Greetings Citizens.
Is anyone out there? Does anyone pay attention to the images I post. I fear not. If you do, leave a comment for my troubled soul.
I've been going back into the archives for images to post. I think I'm going to have to post less or shoot more. Or repeat images. The major networks have reruns, Why can't I? In fact, I've accidentally duplicated one image. No one noticed, or cared.
So I found out today I am not qualified to be an Digital Photo Imaging Technician. I don't have the necessary computer skills for this high paying field apparently. So once again my Master's Degree in Art has let me down as I am unable to secure yet another $8 an hour job. The company did say that my ability to distinguish color was exceptional though. I am seeing red!
Sometimes I think I should have never quit smoking pot and stopped drinking. I should have kept my landscaping job mowing lawns by day and officiating in the evenings. I was baked constantly, was able to pay all my bills, had the same number of friends I do now, always had money in my pockets and was able to photograph whenever I wanted. Not too much has changed. I don't have any weed or money. I can't pay my bills. I have significantly more debt and I still photograph what I want. Only now I am expected to do something with my images. It's an art crime to just shoot for fun. I really do wonder how much going back to school did for me. I did find out that I'm an okay photographer but I still have the same phobia about showing my work. I've had a few shows and won a few awards for my work but so what. I guess that's my fifteen minutes of fame... four or five three-minute bursts of glory!

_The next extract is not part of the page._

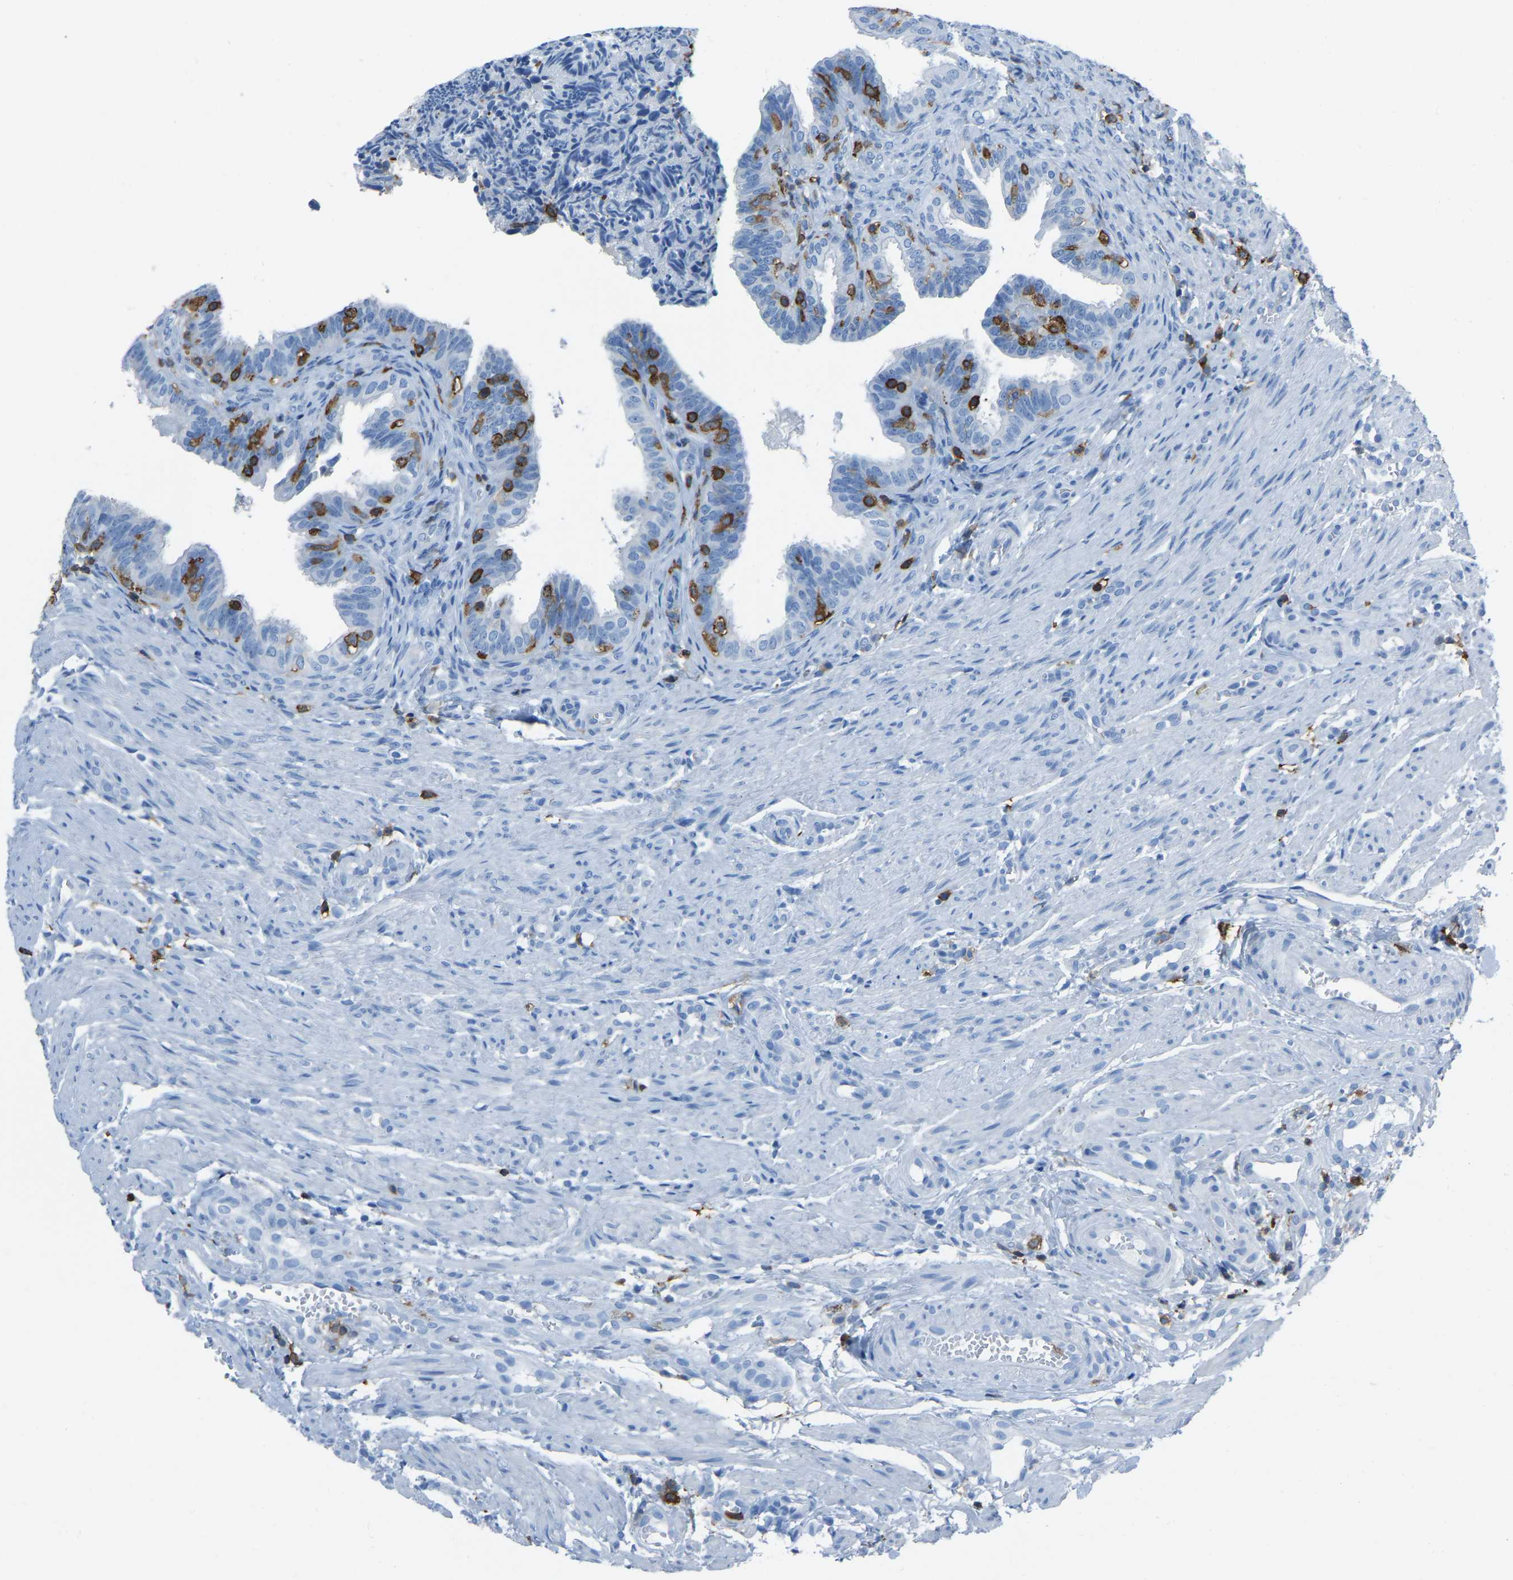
{"staining": {"intensity": "negative", "quantity": "none", "location": "none"}, "tissue": "fallopian tube", "cell_type": "Glandular cells", "image_type": "normal", "snomed": [{"axis": "morphology", "description": "Normal tissue, NOS"}, {"axis": "topography", "description": "Fallopian tube"}, {"axis": "topography", "description": "Placenta"}], "caption": "Micrograph shows no protein staining in glandular cells of benign fallopian tube. (DAB IHC with hematoxylin counter stain).", "gene": "LSP1", "patient": {"sex": "female", "age": 34}}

I mean, look at me! I'm pushing 50! And what do I have to show for it? Nothing. I have two part-time jobs that don't pay shit. My truck is broken down and leaks when it rains. I live in a town where I know no one. I feel honored when I get a telemarketer calling me.... even if they ask for Mrs. D! At least someone calls me. And when I get thrown on the street I'll have enough fat on me to survive for a few months. Gawd, I can't even have a dog because of apartment regulations and I hate cats. I forget what it is like to hold a woman... let alone sleep with one!

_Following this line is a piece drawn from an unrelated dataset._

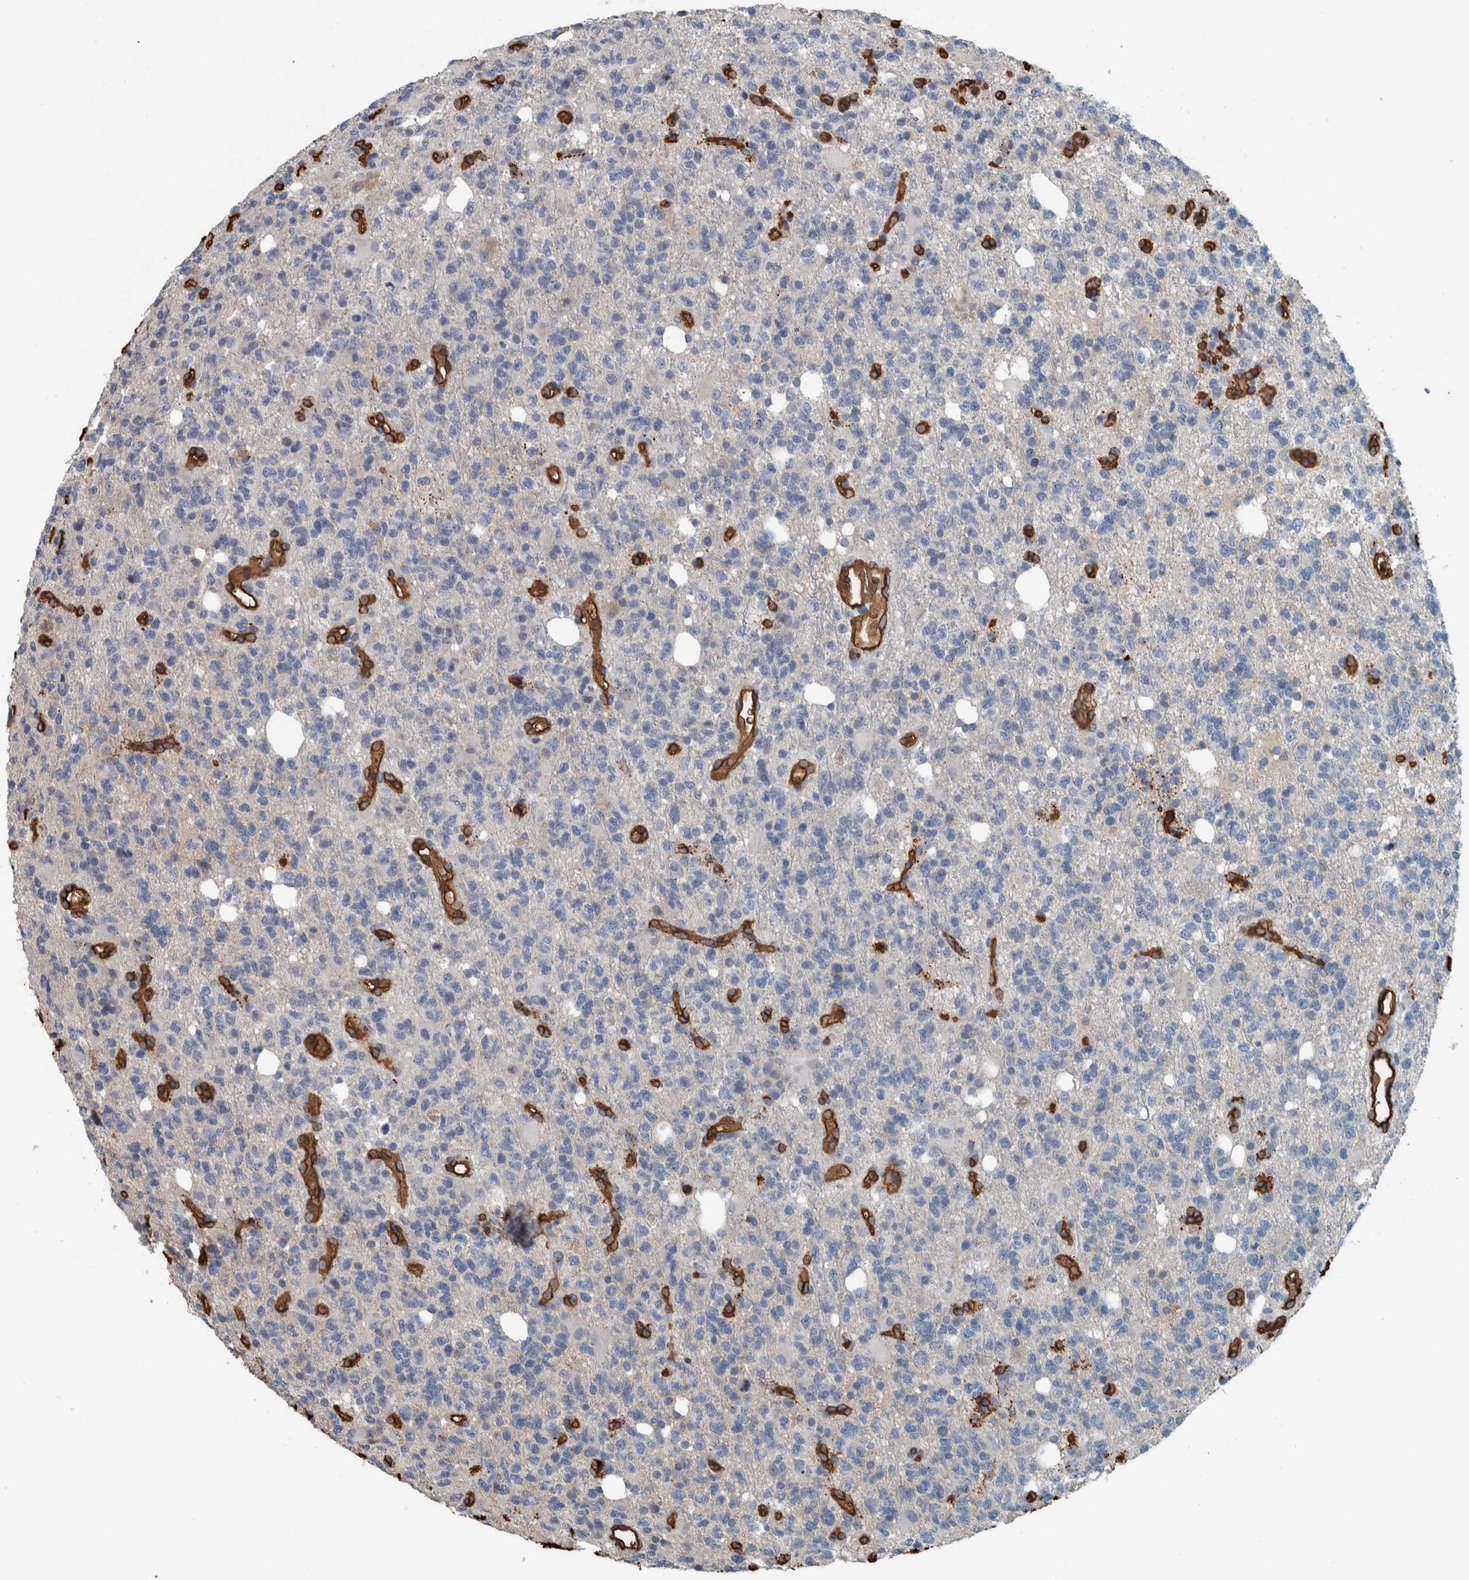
{"staining": {"intensity": "negative", "quantity": "none", "location": "none"}, "tissue": "glioma", "cell_type": "Tumor cells", "image_type": "cancer", "snomed": [{"axis": "morphology", "description": "Glioma, malignant, High grade"}, {"axis": "topography", "description": "Brain"}], "caption": "This is an IHC photomicrograph of glioma. There is no expression in tumor cells.", "gene": "LBP", "patient": {"sex": "female", "age": 62}}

(Can you tell I'm not happy today)?
Really though, my life is better without the drugs. And I've met some wonderful people. But I'm lonely. That's all... just lonely. I want to be able to share my successes with someone. And my failures. (Lately, there's more of the latter). I want someone to talk to. And I'd like someone to cook every once in a while. I get tired of cooking for one every day!
8 Comments:
Mark, how old are you again? I'll keep my eye out for any available chicks interested in meeting a funny guy. (I'm going to be meeting some older women artists soon, actually. My friend Kristina and I are going to try to begin a sort of SLC Mobius group of women artists..)
Anyway, I won't try to rub too much false cheer in your face. We all have those bad days. I will say, however, that the chiquita you eventually hook up with will be pretty lucky to be with a guy so anxiously engaged in good and artsy causes.

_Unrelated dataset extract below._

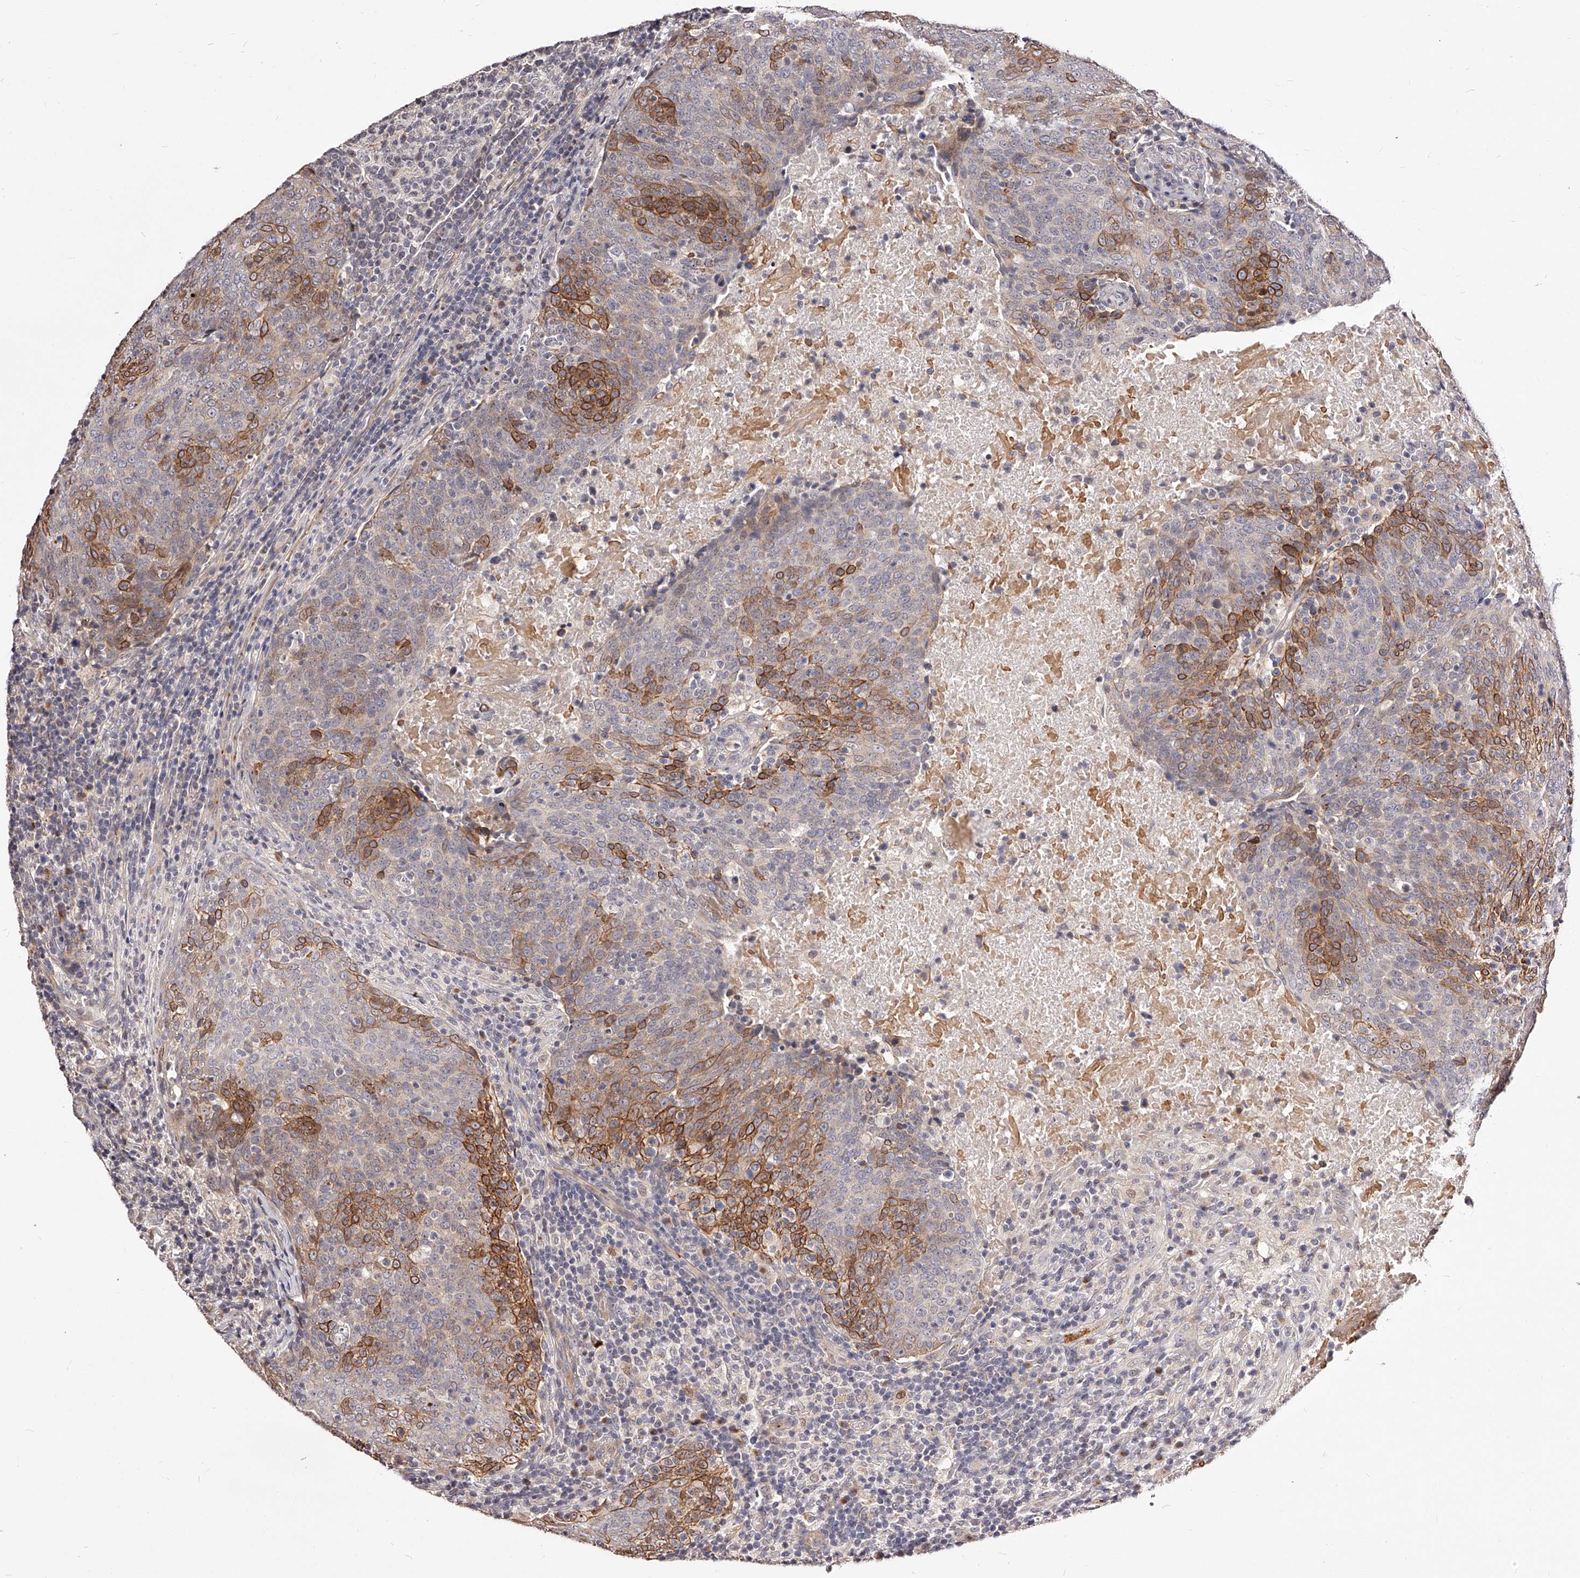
{"staining": {"intensity": "moderate", "quantity": "25%-75%", "location": "cytoplasmic/membranous"}, "tissue": "head and neck cancer", "cell_type": "Tumor cells", "image_type": "cancer", "snomed": [{"axis": "morphology", "description": "Squamous cell carcinoma, NOS"}, {"axis": "morphology", "description": "Squamous cell carcinoma, metastatic, NOS"}, {"axis": "topography", "description": "Lymph node"}, {"axis": "topography", "description": "Head-Neck"}], "caption": "Protein expression analysis of human squamous cell carcinoma (head and neck) reveals moderate cytoplasmic/membranous staining in approximately 25%-75% of tumor cells.", "gene": "ZNF502", "patient": {"sex": "male", "age": 62}}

http://www.google.com/search?client=safari&rls=en&q=%22mark+dungan%22&ie=UTF-8&oe=UTF-8
I'm 47 & never been kissed (if you don't count my Mom). I'll be better tomorrow.
I can't do anything for your sex life. I can't even do anything for my sex life right now. I can't do anything about it because I'm never NOT working.
I check out every photo you post. I honestly love them. I'm always amazed at what I see in them. Growing up in Auburn, I never even knew you had an artistic side. I always saw you as someone loud, brash, and always partying. Then I left home, spent 8 years in the Air Force and when I come home, you're an artist. I had no idea. But I'm always impressed.
thanks mike for the kindness to think of me as an artist. i don't really know whether that is true or not. i make pretty pictures but is there anything more to them than that? or is that enough?
i'm still loud and brash. i don't party much. (i'm seldom invited). people enjoy me from a distance but seldom dare to get too near. my phone hasn't rang for four days.
i remember visiting you at your place on queen anne hill. you, too, were someone different. someone i wished that i had gotten to know better.
you should write a post about your first kiss you joker.
Mark,
I also view your posts everyday, though I know I seldom post to your blog. I really get a kick out of your ramblings and your imagery (print trade?) If you are ever really bored and have a little time, come on over. Jon and I will take you out in the desert and we can spelunk and catch horny toads and roast marshmellows.
By the way, I'm a little bit scared by the second to last line in your blog. You may be in a bad mood, but please don't cook anybody. Take it easy.
darren, people actually taste very good.... like chicken! i like to serve mine with caramelized onions and a nice milk gravy. a nice pinot gris accompanies the meal well.
mmmmmmmmm....pinot greas-eo, and chenin blanc...mrmmm.